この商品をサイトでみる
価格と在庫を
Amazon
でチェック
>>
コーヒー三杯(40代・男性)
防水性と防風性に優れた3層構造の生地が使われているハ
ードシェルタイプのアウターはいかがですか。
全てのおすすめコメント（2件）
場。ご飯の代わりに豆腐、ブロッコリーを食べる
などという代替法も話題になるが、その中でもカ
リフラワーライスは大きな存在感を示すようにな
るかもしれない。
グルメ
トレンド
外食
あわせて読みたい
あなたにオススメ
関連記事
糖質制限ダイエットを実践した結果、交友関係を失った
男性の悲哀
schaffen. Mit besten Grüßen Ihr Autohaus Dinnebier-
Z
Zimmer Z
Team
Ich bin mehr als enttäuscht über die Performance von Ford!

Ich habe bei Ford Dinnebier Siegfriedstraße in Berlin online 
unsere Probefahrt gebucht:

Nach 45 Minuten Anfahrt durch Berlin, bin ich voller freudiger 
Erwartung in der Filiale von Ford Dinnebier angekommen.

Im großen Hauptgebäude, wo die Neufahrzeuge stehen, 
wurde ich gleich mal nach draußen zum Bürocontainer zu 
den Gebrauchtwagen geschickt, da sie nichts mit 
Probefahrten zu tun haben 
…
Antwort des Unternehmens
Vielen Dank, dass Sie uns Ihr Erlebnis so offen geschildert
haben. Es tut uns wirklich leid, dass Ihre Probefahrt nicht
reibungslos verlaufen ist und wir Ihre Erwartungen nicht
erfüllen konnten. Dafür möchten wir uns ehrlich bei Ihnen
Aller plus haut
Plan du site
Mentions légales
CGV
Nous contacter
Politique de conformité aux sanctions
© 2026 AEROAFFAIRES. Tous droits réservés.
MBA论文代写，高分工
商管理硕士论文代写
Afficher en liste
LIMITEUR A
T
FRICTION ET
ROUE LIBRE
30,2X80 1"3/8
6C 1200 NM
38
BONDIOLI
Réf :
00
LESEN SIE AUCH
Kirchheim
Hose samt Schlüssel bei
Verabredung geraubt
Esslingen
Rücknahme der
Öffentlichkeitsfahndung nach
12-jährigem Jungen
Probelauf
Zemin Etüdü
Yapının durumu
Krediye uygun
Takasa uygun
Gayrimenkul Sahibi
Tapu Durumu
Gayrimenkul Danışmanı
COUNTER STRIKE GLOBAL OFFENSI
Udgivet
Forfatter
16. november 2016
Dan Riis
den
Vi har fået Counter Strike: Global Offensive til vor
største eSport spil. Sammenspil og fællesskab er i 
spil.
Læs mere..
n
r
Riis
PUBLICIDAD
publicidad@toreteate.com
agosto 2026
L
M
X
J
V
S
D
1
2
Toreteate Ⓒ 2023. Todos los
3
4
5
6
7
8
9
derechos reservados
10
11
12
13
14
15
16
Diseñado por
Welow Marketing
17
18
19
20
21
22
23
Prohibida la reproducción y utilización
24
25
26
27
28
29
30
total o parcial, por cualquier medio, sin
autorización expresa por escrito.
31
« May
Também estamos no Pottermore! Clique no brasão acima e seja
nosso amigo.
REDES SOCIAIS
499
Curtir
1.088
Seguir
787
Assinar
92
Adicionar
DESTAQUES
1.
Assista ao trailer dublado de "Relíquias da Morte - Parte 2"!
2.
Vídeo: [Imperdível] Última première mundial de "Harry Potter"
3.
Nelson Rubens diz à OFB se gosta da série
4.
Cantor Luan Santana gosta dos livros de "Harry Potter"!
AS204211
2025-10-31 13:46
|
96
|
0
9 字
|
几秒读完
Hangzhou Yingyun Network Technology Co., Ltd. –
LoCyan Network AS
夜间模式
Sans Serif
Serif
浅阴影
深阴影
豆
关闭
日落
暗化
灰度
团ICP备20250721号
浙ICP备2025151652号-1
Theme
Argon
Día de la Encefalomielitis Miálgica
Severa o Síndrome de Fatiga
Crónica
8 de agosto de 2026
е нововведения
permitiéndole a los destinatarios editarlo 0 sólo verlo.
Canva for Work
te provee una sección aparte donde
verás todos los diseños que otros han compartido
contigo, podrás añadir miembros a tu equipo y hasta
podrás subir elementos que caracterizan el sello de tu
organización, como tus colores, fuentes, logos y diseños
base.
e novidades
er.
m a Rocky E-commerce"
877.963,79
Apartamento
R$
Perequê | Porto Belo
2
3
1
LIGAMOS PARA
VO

------------------------------

Copy out the entries. Change nothing.

ANSWER TO THIS TASK:
この商品をサイトでみる
価格と在庫を
Amazon
でチェック
>>
コーヒー三杯(40代・男性)
防水性と防風性に優れた3層構造の生地が使われているハ
ードシェルタイプのアウターはいかがですか。
全てのおすすめコメント（2件）
場。ご飯の代わりに豆腐、ブロッコリーを食べる
などという代替法も話題になるが、その中でもカ
リフラワーライスは大きな存在感を示すようにな
るかもしれない。
グルメ
トレンド
外食
あわせて読みたい
あなたにオススメ
関連記事
糖質制限ダイエットを実践した結果、交友関係を失った
男性の悲哀
schaffen. Mit besten Grüßen Ihr Autohaus Dinnebier-
Z
Zimmer Z
Team
Ich bin mehr als enttäuscht über die Performance von Ford!

Ich habe bei Ford Dinnebier Siegfriedstraße in Berlin online 
unsere Probefahrt gebucht:

Nach 45 Minuten Anfahrt durch Berlin, bin ich voller freudiger 
Erwartung in der Filiale von Ford Dinnebier angekommen.

Im großen Hauptgebäude, wo die Neufahrzeuge stehen, 
wurde ich gleich mal nach draußen zum Bürocontainer zu 
den Gebrauchtwagen geschickt, da sie nichts mit 
Probefahrten zu tun haben 
…
Antwort des Unternehmens
Vielen Dank, dass Sie uns Ihr Erlebnis so offen geschildert
haben. Es tut uns wirklich leid, dass Ihre Probefahrt nicht
reibungslos verlaufen ist und wir Ihre Erwartungen nicht
erfüllen konnten. Dafür möchten wir uns ehrlich bei Ihnen
Aller plus haut
Plan du site
Mentions légales
CGV
Nous contacter
Politique de conformité aux sanctions
© 2026 AEROAFFAIRES. Tous droits réservés.
MBA论文代写，高分工
商管理硕士论文代写
Afficher en liste
LIMITEUR A
T
FRICTION ET
ROUE LIBRE
30,2X80 1"3/8
6C 1200 NM
38
BONDIOLI
Réf :
00
LESEN SIE AUCH
Kirchheim
Hose samt Schlüssel bei
Verabredung geraubt
Esslingen
Rücknahme der
Öffentlichkeitsfahndung nach
12-jährigem Jungen
Probelauf
Zemin Etüdü
Yapının durumu
Krediye uygun
Takasa uygun
Gayrimenkul Sahibi
Tapu Durumu
Gayrimenkul Danışmanı
COUNTER STRIKE GLOBAL OFFENSI
Udgivet
Forfatter
16. november 2016
Dan Riis
den
Vi har fået Counter Strike: Global Offensive til vor
største eSport spil. Sammenspil og fællesskab er i 
spil.
Læs mere..
n
r
Riis
PUBLICIDAD
publicidad@toreteate.com
agosto 2026
L
M
X
J
V
S
D
1
2
Toreteate Ⓒ 2023. Todos los
3
4
5
6
7
8
9
derechos reservados
10
11
12
13
14
15
16
Diseñado por
Welow Marketing
17
18
19
20
21
22
23
Prohibida la reproducción y utilización
24
25
26
27
28
29
30
total o parcial, por cualquier medio, sin
autorización expresa por escrito.
31
« May
Também estamos no Pottermore! Clique no brasão acima e seja
nosso amigo.
REDES SOCIAIS
499
Curtir
1.088
Seguir
787
Assinar
92
Adicionar
DESTAQUES
1.
Assista ao trailer dublado de "Relíquias da Morte - Parte 2"!
2.
Vídeo: [Imperdível] Última première mundial de "Harry Potter"
3.
Nelson Rubens diz à OFB se gosta da série
4.
Cantor Luan Santana gosta dos livros de "Harry Potter"!
AS204211
2025-10-31 13:46
|
96
|
0
9 字
|
几秒读完
Hangzhou Yingyun Network Technology Co., Ltd. –
LoCyan Network AS
夜间模式
Sans Serif
Serif
浅阴影
深阴影
豆
关闭
日落
暗化
灰度
团ICP备20250721号
浙ICP备2025151652号-1
Theme
Argon
Día de la Encefalomielitis Miálgica
Severa o Síndrome de Fatiga
Crónica
8 de agosto de 2026
е нововведения
permitiéndole a los destinatarios editarlo 0 sólo verlo.
Canva for Work
te provee una sección aparte donde
verás todos los diseños que otros han compartido
contigo, podrás añadir miembros a tu equipo y hasta
podrás subir elementos que caracterizan el sello de tu
organización, como tus colores, fuentes, logos y diseños
base.
e novidades
er.
m a Rocky E-commerce"
877.963,79
Apartamento
R$
Perequê | Porto Belo
2
3
1
LIGAMOS PARA
VO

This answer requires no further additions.